Gloucestershire leisure centre sudden closure leads to more than 150 job losses
More than 150 people will lose their jobs as Gloucester’s GL1 Leisure Centre and Oxstalls Sports Park will close today and may not reopen for a year.
Aspire Sports and Cultural Trust, which has been running Gloucester City Council’s leisure services for 15 years, has gone into liquidation.
This means the Bruton Way gym and a swimming pool will be out of action for the foreseeable future along with the tennis courts, outdoor sports pitches and all other Aspire-run facilities at Oxstalls.
The decision has come as a shock to council chiefs who had an agreement in principle for the charity to continue running the services until September 2024.
In 2021, the authority started to review its options in terms of procuring a new leisure service and was advised in early 2022 to conduct a procurement exercise.
They were told they would need more time to carry out the procurement and were advised to agree to a one-year extension to the management contract they have with Aspire to take it up to 2024.
However, the City Council’s understanding is that Aspire are currently in discussions with administrators and effectively their contract with them comes to an end tomorrow, September 30.
Council leaders say they have been discussing that proposal with Aspire managers since March last year and were optimistic that it would be agreed as they had an agreement in principle.
This extension would allow the council enough time to go through a procurement process, appoint a provider and if it was a different provider to Aspire, allow the new provider to take over and gear up to run the services from September next year.
Council chiefs were optimistic and believed an agreement on the one-year extension to the contract would be achieved.
However, earlier this week Aspire’s board held a meeting to consider that and concluded that they couldn’t continue as a going concern and have taken the decision to wind up the charity and go into liquidation.
It is understood that the trust does not believe it will be able to continue to operate even with a significant amount of additional council support which was part of their negotiation process with the City Council.
They have been severely challenged by a number of financial pressures including the coronavirus pandemic and more recently the stark rise in utility costs and general inflation.
As part of the 12-month extension agreement the council had proposed to do a programme of improvements to the facilities.
The City Council has provided more than £1.53m extra to support the trust since 2019 and was proposing to give them another £260,000 until the end of the financial year.
A spokesperson for Gloucester City Council said: “We recognise it has been extremely difficult for leisure centres across the country and we understand the pressures that the trust has faced.
“We have worked with Aspire to try to support them with their financial challenges and reduce costs as well as committing to ongoing financial support.
“We are disappointed that Aspire did not feel it was able to continue beyond September and understand that this was a difficult decision.
“We are aware of the impact that this will have on staff and the people who use these facilities, and we’re doing everything we can to find another provider to secure the service’s long-term future.”

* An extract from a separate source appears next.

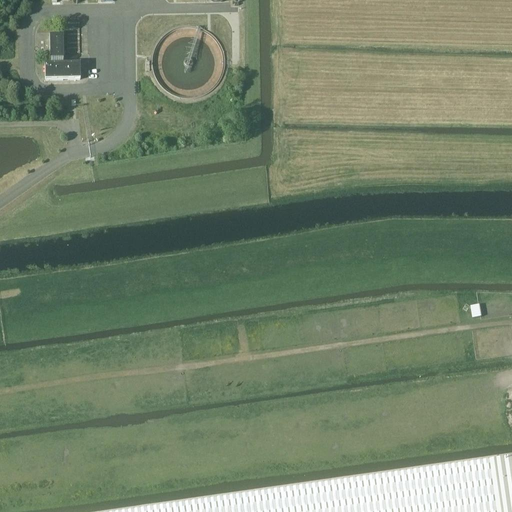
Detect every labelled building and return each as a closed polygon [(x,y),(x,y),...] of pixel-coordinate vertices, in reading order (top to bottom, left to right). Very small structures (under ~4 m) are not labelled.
[(82,51),(82,21),(67,21),(67,51),(82,51)] [(80,81),(80,65),(63,66),(63,61),(64,61),(63,37),(50,37),(50,61),(51,61),(51,66),(45,66),(45,81),(80,81)] [(102,114),(102,105),(91,104),(91,114),(102,114)] [(187,110),(183,126),(201,131),(205,115),(187,110)] [(103,114),(90,117),(92,129),(106,126),(103,114)] [(463,309),(468,312),(471,307),(466,304),(463,309)] [(511,511),(511,457),(260,493),(123,511),(511,511)]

An Aspire spokesperson said: "We have now taken the incredibly difficult decision to wind up the charity and to go into liquidation as we believe we are no longer able to operate legally in the way that we would wish," the trustees added.
"As a registered charity, trustees have a legal duty to only trade if council funding is assured and risk is controlled.
"We'd like to thank our staff who have consistently gone above and beyond, as well as our loyal customers who have supported us throughout the last 15 years."
It is understood the trust did not believe it would be able to continue to operate even with significant additional council support.
Financial pressures caused by the coronavirus pandemic and the more recent stark rise in utility costs and general inflation have left it struggling to continue operations.